With site-specific interventions, SALT Galata explores its potentialities

Published 02.06.2017 23:20
Updated 02.06.2017 23:21
Consisting of a number of sculptures placed in different parts of the SALT building, Prouvost’s work expects us to imagine screens as heads, faces or minds.
Consisting of a number of sculptures placed in different parts of the SALT building, Prouvost’s work expects us to imagine screens as heads, faces or minds.

New artistic interventions by Turner Prize winner Laure Prouvost, Abbas Akhavan and the Futurefarmers collective investigate SALT Galata's potential functions and possibilities

A massive, 91.44-meter-long folded fabric was hanging inside SALT Galata when I visited on a recent afternoon. The museum's usual crowd was there: Students read books behind desks, Instagrammers took pictures of the most beautiful corners of the building, and a number of contemporary Turkish artists could be seen doing research for new projects. Were they aware of the existence of the huge shroud that now seemed to so strongly define the space? What did they make of it? I wanted to talk to them, but then chose to sit down and appreciate the artwork that reminded me of death and freedom at the same instance, a strange mixture of melancholy and joy.

Abbas Akhavan, the Toronto based visual artist, created this site-specific intervention to reflect on a monument in Bahrain that was torn down by the government in 2011. "Similar to a shroud or a white cover for an anticipated reveal, the folded fabric also complements the local reference to destruction of "they hit a tree with an axe" curators say in the exhibition text. This second work, on SALT Galata's roof terrace, is intended as an SOS signal for airplanes: "They hit a tree with an axe, and the tree said the axe's body comes from his own," Akhavan's enigmatic text reads.
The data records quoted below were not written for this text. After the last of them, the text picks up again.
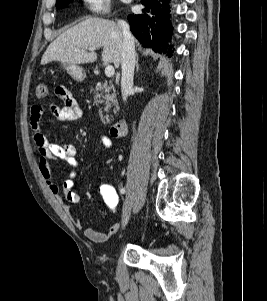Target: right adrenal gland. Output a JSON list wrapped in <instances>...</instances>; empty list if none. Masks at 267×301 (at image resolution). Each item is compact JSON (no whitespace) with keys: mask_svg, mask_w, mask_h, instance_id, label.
Returning a JSON list of instances; mask_svg holds the SVG:
<instances>
[{"mask_svg":"<svg viewBox=\"0 0 267 301\" xmlns=\"http://www.w3.org/2000/svg\"><path fill=\"white\" fill-rule=\"evenodd\" d=\"M139 70V58H138V54H136V72H138Z\"/></svg>","mask_w":267,"mask_h":301,"instance_id":"obj_1","label":"right adrenal gland"}]
</instances>
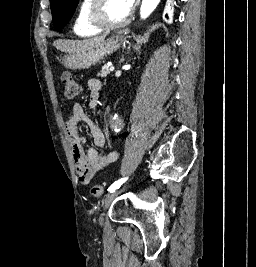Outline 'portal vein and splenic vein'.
<instances>
[{
  "label": "portal vein and splenic vein",
  "mask_w": 256,
  "mask_h": 267,
  "mask_svg": "<svg viewBox=\"0 0 256 267\" xmlns=\"http://www.w3.org/2000/svg\"><path fill=\"white\" fill-rule=\"evenodd\" d=\"M107 68H108V71H112V70H114L112 64H108V65H107Z\"/></svg>",
  "instance_id": "portal-vein-and-splenic-vein-1"
}]
</instances>
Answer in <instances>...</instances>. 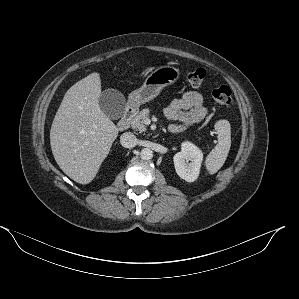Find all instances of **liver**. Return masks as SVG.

Akhavan's poetic interventions on the terrace and the atrium are part of an exhibition that will be the final installment of the "The Uses of Art" series. The L'Internationale confederation, consisting of six European museums, has created a program that features numerous processes of artistic production that reflect on the uses of art. The "How did we get here," "The 1980s" and "One and the Many" exhibitions have all been part of the project. For this final exhibition, SALT has for the first time commissioned all the projects to be displayed on its premises. Spending many more hours than I was expecting at SALT that day, I realized how meticulously the selections had been made.

It takes a heart of stone not to be moved by Laure Prouvost's "softer and rounder so as to shine through your smooth marble," a work so sensuous that I felt a bit shy viewing it with other people in a public space. Consisting of a number of sculptures placed in different parts of the SALT building, Prouvost's work expects us to imagine screens as heads, faces or minds. On their surfaces, we are offered the most intimate thoughts of the sculptures; the music of their sentences move and enchant the viewer, reminding us of our own obsessions and passions.

The French artist won the Turner Prize in 2013 with her work "Wantee." A graduate of Central Saint Martins, Prouvost explored in that work the ways in which we relate to the past in the age of Instagram. Here, her sculptures -- so full of desire for their environment -- subtly unsettle the building to whose history and fictions they respond through texts and sounds. These are "mop women," the curators say, who "remind us of ongoing behind-the-scenes work such as cleaning and maintenance, yet here they provocatively greet those entering the building with surreal humor and wordplay."

One sculpture, placed next to a plant, is passionately in love with her partner. "If I could, I will carry you next to a beautiful beach," she thinks. "And jump with you in the water. My monitor might stop working but I will be with you. It would be paradise."

Not far away, another sculpture sits on a bench with a letter in her hand. She seems sad, on the edge of an emotional breakdown. The screen, filled with tears, whispers: "I promise you I was crying." Just adjacent to that work is a set of mirrors that offer the viewer a glimpse into a hidden text. "What is underneath the ledge?" the text asks. As I got to my knees, the word "escape" appeared on the mirror's surface.

There are other works hidden inside SALT Galata's new exhibition, and one feels a pang of joy upon finding them. "Seed Journey" by the artistic crew Futurefarmers, is located inside the SALT Library, accessible through a massive vault door. The mythical work asks us to imagine a voyage from Norway to Istanbul. In a sailing boat, a handful of rye and wheat seeds, found in a St. Petersburg museum, have sailed to Istanbul, the story goes. We get to see the ship in miniature, as well as seeds from the imaginary "Flatbread Society," on display here as part of a mini museum. In the adjacent library, there are books on ecology, agriculture and eco-villages, waiting to be read by visitors.

The aim of these four projects, SALT curators say, was to bring to the foreground "suggestions of different potential functions or possibilities that temporarily reframe the institution." These works will be removed soon, but I shall always remember the shroud that once reminded me of death and Prouvost's crying screen, those future memories of our present sadness.